_What you have to do_
Across the data, every line with the word "label" counts once; state the total alone.

-- Opening Marker --

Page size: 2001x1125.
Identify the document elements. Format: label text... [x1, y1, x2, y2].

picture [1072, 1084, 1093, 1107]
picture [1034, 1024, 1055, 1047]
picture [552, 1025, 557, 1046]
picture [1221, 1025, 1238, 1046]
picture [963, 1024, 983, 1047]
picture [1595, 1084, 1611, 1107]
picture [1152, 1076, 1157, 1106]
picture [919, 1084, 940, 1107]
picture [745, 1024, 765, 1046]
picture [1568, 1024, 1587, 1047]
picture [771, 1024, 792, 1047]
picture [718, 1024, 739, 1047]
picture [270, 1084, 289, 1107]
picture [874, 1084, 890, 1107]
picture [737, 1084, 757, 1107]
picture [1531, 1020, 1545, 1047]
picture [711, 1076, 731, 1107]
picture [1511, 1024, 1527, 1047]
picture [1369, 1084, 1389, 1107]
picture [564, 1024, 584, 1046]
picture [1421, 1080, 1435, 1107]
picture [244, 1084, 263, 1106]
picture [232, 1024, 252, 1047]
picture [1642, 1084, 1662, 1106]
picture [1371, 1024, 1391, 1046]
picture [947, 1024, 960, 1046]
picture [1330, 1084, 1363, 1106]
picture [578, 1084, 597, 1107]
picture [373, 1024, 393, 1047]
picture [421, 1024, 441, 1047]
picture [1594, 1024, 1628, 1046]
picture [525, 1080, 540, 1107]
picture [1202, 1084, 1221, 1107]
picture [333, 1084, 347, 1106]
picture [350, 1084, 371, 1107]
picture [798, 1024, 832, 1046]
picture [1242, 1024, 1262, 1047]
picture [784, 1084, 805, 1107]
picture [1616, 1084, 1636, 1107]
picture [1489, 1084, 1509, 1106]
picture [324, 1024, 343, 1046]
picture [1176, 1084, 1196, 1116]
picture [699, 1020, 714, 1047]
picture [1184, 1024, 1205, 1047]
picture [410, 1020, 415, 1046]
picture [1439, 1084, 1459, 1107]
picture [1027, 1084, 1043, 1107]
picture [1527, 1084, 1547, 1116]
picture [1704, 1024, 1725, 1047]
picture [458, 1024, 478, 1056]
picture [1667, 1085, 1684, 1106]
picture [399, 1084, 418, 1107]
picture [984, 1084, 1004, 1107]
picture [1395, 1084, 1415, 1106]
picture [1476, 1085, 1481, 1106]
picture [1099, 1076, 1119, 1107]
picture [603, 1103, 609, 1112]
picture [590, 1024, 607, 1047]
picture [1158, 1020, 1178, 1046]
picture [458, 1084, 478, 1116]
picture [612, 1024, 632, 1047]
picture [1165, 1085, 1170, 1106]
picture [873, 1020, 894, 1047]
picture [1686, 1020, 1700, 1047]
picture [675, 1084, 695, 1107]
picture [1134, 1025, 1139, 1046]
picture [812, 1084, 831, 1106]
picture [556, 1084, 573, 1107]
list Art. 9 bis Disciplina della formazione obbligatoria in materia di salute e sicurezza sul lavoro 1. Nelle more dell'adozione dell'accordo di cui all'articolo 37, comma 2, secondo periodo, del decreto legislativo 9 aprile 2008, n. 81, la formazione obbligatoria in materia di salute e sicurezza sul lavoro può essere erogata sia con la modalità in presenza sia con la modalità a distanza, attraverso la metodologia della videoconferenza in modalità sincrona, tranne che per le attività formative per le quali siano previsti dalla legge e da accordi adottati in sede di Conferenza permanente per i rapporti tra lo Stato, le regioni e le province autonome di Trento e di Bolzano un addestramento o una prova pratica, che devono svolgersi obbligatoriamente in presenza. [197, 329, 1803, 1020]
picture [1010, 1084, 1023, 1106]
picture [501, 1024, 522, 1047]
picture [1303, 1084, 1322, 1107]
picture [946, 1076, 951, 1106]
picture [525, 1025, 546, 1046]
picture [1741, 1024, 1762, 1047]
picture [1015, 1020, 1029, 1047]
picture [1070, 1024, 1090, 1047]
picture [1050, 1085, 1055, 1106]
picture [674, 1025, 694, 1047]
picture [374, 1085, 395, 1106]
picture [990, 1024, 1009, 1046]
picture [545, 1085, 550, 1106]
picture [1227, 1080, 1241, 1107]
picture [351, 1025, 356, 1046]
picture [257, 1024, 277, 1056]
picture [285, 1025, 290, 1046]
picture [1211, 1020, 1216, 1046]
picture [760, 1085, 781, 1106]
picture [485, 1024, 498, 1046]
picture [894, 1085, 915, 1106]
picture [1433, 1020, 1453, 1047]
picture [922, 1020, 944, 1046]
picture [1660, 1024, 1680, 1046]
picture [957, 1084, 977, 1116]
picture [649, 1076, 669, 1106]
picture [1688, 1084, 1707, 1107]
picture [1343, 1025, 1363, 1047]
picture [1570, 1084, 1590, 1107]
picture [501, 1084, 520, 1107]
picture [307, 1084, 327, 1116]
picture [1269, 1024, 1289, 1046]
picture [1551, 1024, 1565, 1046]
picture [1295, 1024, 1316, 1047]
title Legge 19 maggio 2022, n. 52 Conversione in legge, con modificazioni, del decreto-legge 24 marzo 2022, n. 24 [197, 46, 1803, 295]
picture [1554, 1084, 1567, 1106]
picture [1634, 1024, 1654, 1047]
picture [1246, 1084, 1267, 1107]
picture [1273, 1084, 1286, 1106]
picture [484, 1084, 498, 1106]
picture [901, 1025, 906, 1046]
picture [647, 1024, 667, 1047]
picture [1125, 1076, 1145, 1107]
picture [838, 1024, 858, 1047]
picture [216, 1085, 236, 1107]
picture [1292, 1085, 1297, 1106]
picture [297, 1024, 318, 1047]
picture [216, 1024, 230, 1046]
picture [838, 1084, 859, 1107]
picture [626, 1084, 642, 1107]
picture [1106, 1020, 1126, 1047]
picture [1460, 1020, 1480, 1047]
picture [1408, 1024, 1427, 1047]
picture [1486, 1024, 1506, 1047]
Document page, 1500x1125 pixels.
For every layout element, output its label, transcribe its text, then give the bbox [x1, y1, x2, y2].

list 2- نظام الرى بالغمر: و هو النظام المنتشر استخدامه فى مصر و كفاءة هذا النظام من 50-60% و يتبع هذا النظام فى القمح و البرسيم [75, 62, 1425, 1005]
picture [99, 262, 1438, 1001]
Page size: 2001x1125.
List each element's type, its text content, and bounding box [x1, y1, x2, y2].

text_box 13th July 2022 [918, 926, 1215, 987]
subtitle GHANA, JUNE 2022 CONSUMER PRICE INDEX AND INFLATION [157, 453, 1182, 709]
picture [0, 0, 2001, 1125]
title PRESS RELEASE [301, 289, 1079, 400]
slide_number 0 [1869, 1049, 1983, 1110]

-- Closing Marker --

_Answer section_
2